═══ 节选内容 ═══
使用 Prometheus 构建可观察的 Ent 应用

2021年8月12日 · 阅读需 12 分钟

可观测性是一个系统对其内部状态能够被外部测量的质量。
当计算机程序演变为成熟的生产系统时，这种质量变得越来越重要。
让软件系统更可观测的一种方式是导出指标，即以某种可外部可见的方式报告运行系统状态的定量描述。例如，暴露一个 HTTP 端点，以便我们可以看到自进程启动以来发生了多少错误。本文将探讨如何使用 Prometheus 构建更可观测的 Ent 应用。

What is Ent?

Ent 是一个简洁但功能强大的 Go 语言实体框架，可轻松构建和维护具有大型数据模型的应用。

What is Prometheus?

Prometheus 是由 SoundCloud 工程师于 2012 年开发的开源监控系统。它内嵌时序数据库，并与多种第三方系统集成。Prometheus 客户端通过一个 HTTP 端点（通常为 /metrics）公开进程的指标，Prometheus scrapers 定期（通常 30 秒一次）轮询该端点并将数据写入时序数据库。

Prometheus 只是 metric 收集后端的一类示例。还有许多其他的后端，例如 AWS CloudWatch、InfluxDB 等，在业界得到广泛使用。本文后期将讨论如何在任何此类后端上实现统一、基于标准的集成。

Working with Prometheus

要使用 Prometheus 暴露应用指标，需要创建一个 Prometheus Collector，Collector 从服务器收集一组指标。
═══ 数据 ═══
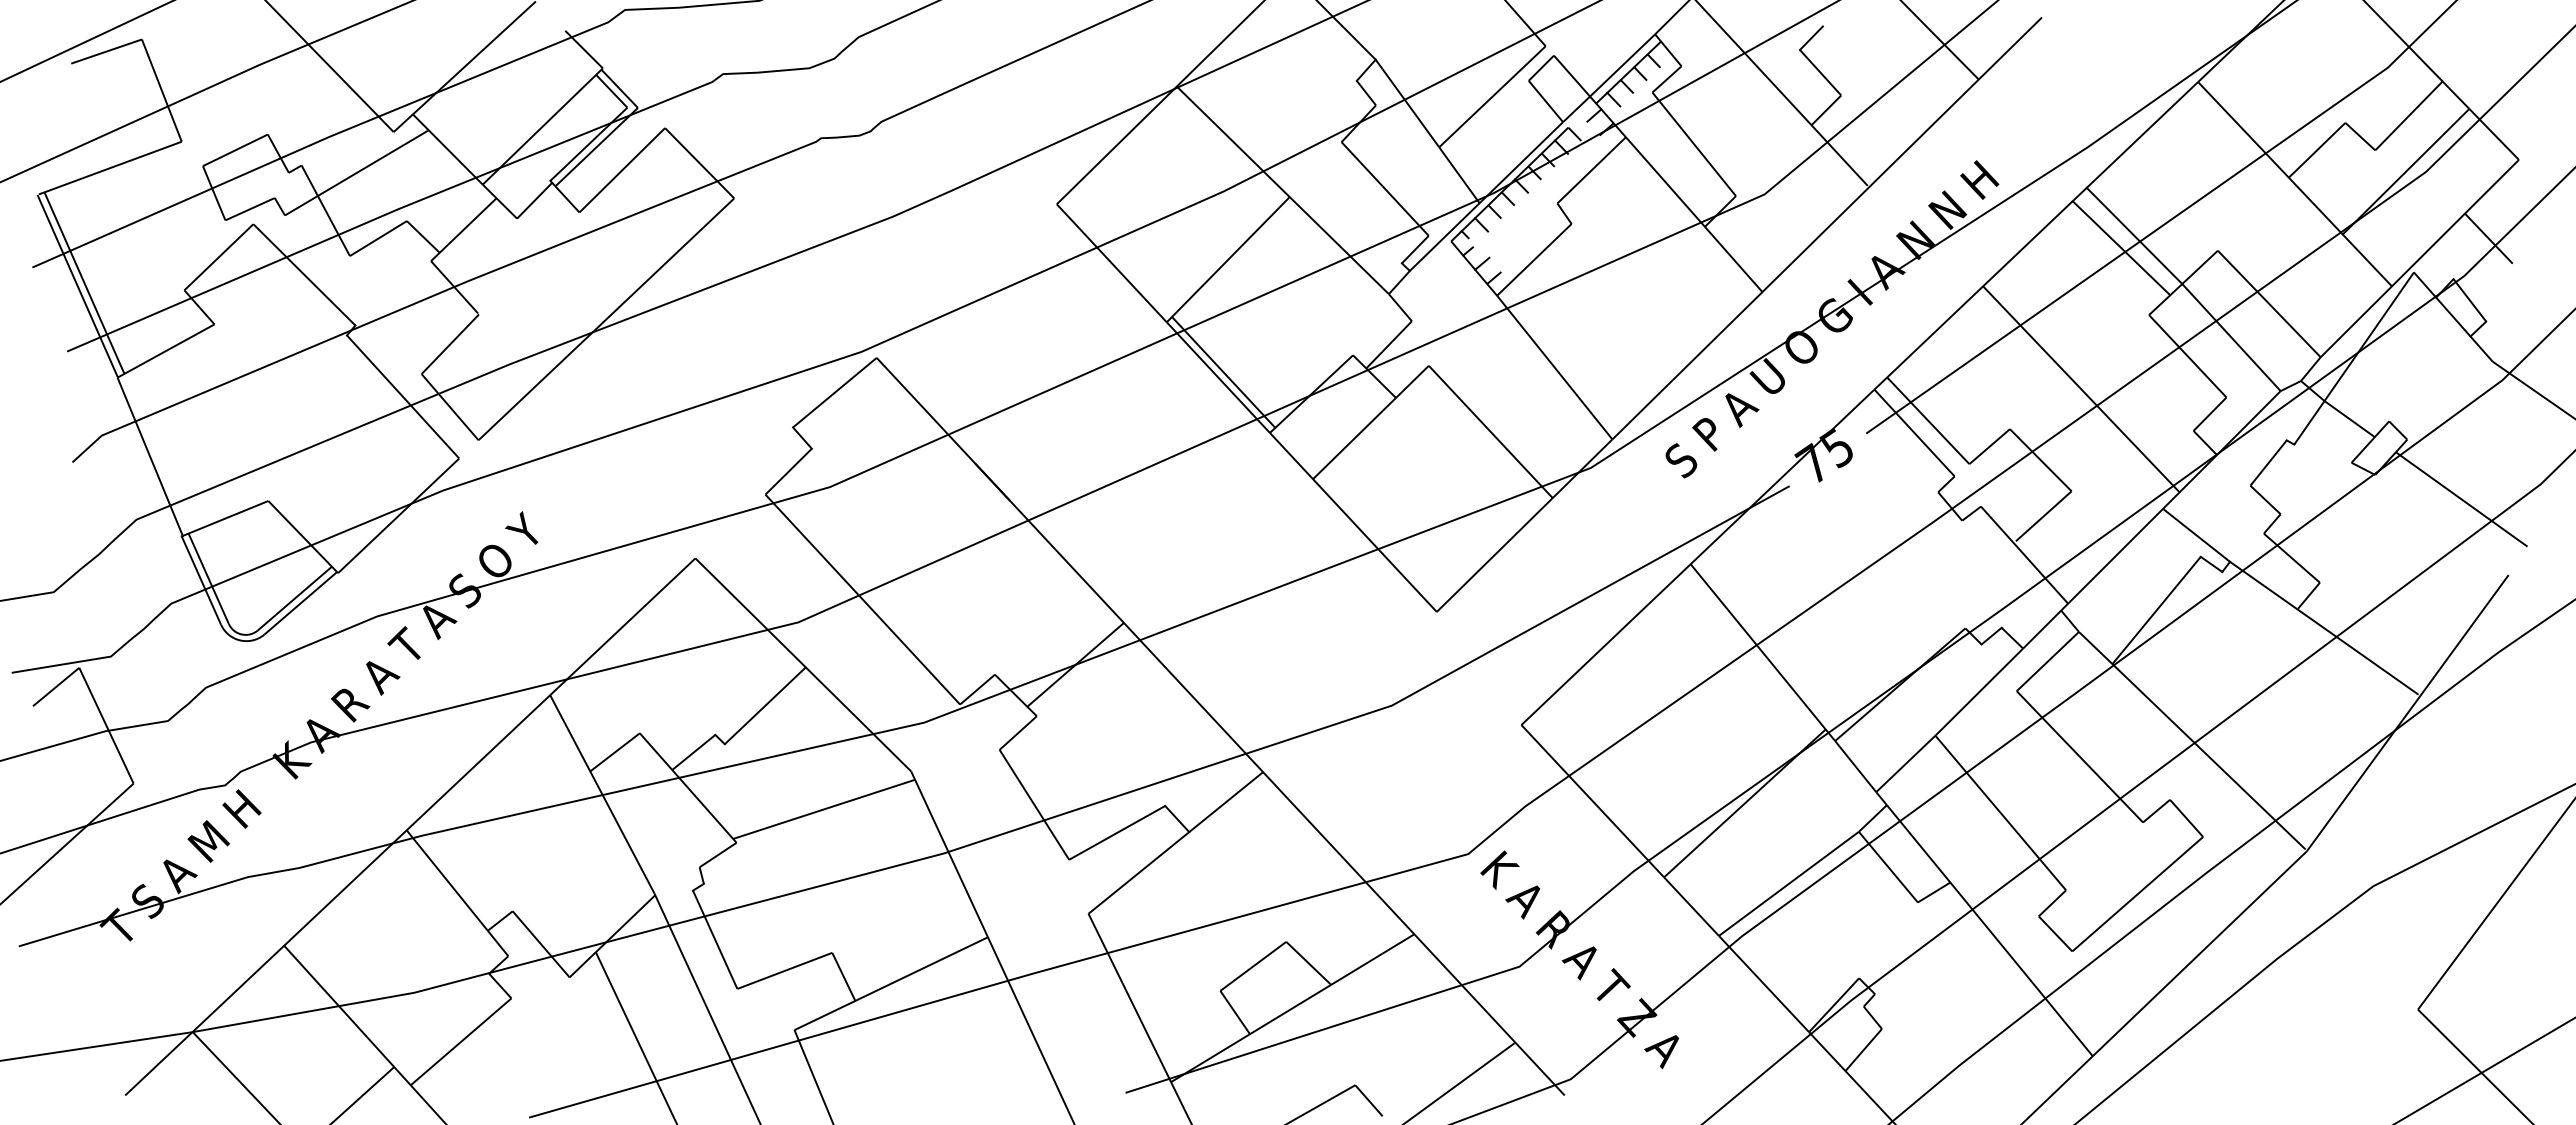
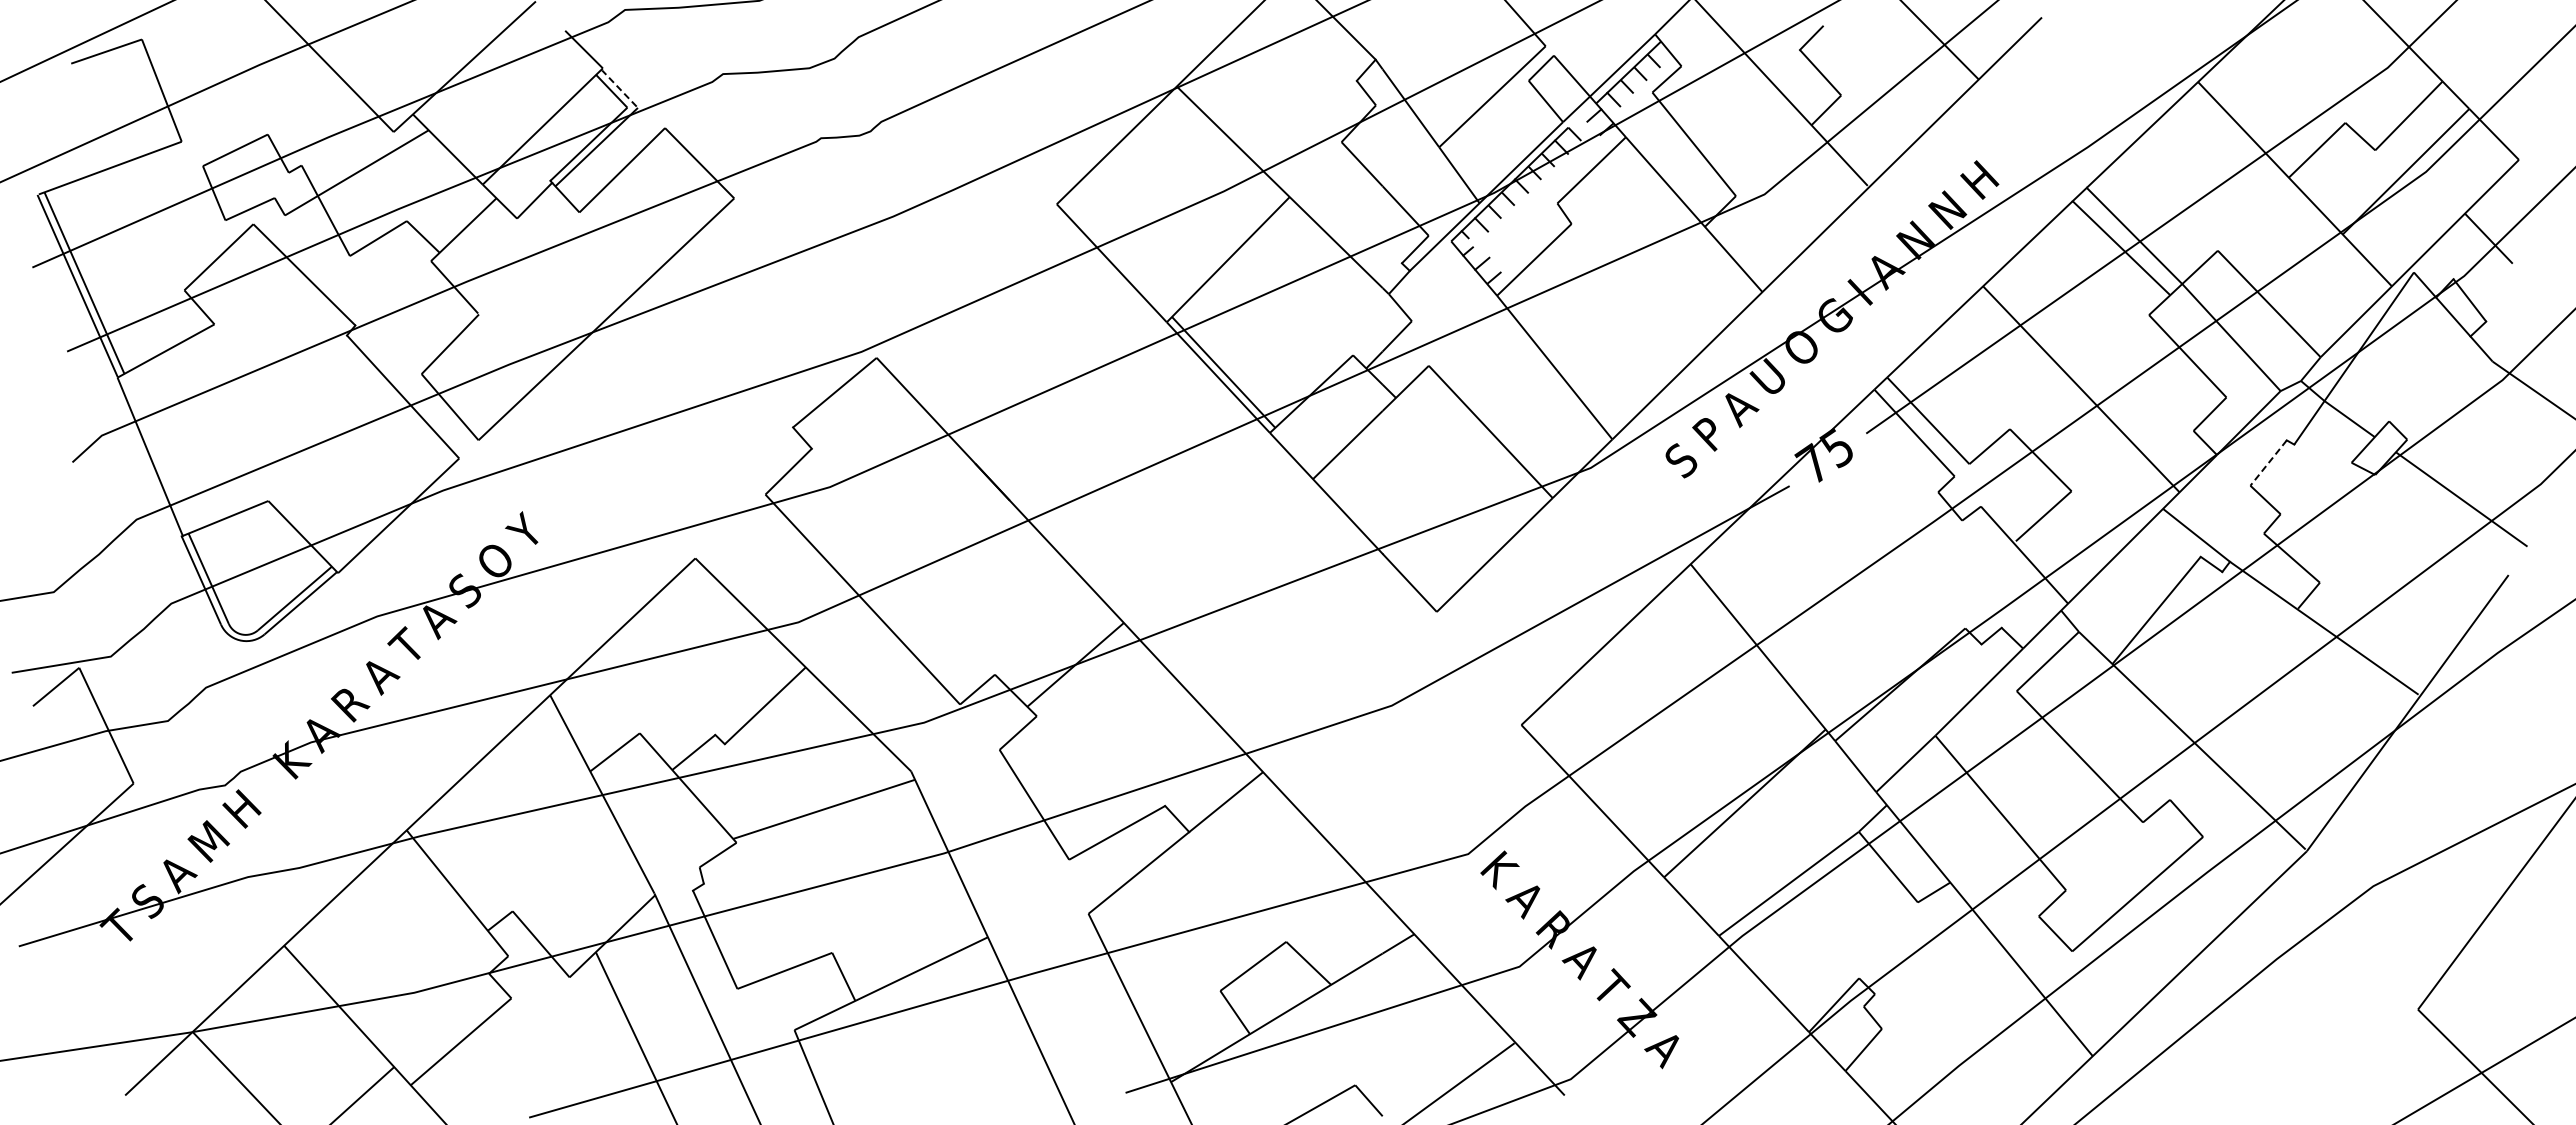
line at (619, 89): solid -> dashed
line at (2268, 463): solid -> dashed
═══
> _任务指令_:
A - 用两句话概括有关 Prometheus 与 Ent 应用可观测性的文章。
B - 接着有关 Prometheus 与 Ent 应用可观测性的文章往下写，从其最后一句之后开始。

> _书面答案_:
A - 可观测性是系统内部状态能够被外部测量的质量，导出指标是使软件系统更可观测的一种方式，本文探讨如何使用 Prometheus 构建更可观测的 Ent 应用。Ent 是一个简洁而强大的 Go 语言实体框架，Prometheus 则是一个开源监控系统，其客户端通过 HTTP 端点公开进程指标，由 scrapers 定期轮询并写入时序数据库。

B -
在本例中，我们将使用两种可以存储在 Collector 中的指标类型：计数器（Counters）和直方图（Histograms）。计数器是单调递增的累积指标，表示某个事件已发生的次数，常用于计数服务器处理的请求数或发生的错误数。直方图将观测值划分为可配置大小的桶，常用于表示延迟分布（例如，多少请求在 5 ms、10 ms、100 ms、1 s 等之内完成）。另外，Prometheus 允许按标签拆分指标。这在按端点名称拆分请求计数器时尤其有用。

下面演示如何使用官方 Go 客户端创建这样的 Collector。为此，我们使用客户端中的 promauto 包，简化创建 Collector 的过程。以下是一个计数器 Collector 的简单示例（用于统计总请求数或请求错误数）：

package example

import (
    "github.com/prometheus/client_golang/prometheus"
    "github.com/prometheus/client_golang/prometheus/promauto"
)

var (
    // 动态标签列表
    labelNames = []string{"endpoint", "error_code"}

    // 创建计数器 Collector
    exampleCollector = promauto.NewCounterVec(
        prometheus.CounterOpts{
            Name: "endpoint_errors",
            Help: "Number of errors in endpoints",
        },
        labelNames,
    )
)

// 使用时设置动态标签的值，然后递增计数器
func incrementError() {
    exampleCollector.WithLabelValues("/create-user", "400").Inc()
}

Ent Hooks

Hooks 是 Ent 的一个特性，允许在更改数据实体的操作前后添加自定义逻辑。

变更（mutation）是修改数据库中某些内容的操作。
有 5 种变更类型：

Create
UpdateOne
Update
DeleteOne
Delete

Hooks 是接受 ent.Mutator 并返回 mutator 的函数。它们的工作方式类似于流行的 HTTP 中间件模式。

package example

import (
    "context"

    "entgo.io/ent"
)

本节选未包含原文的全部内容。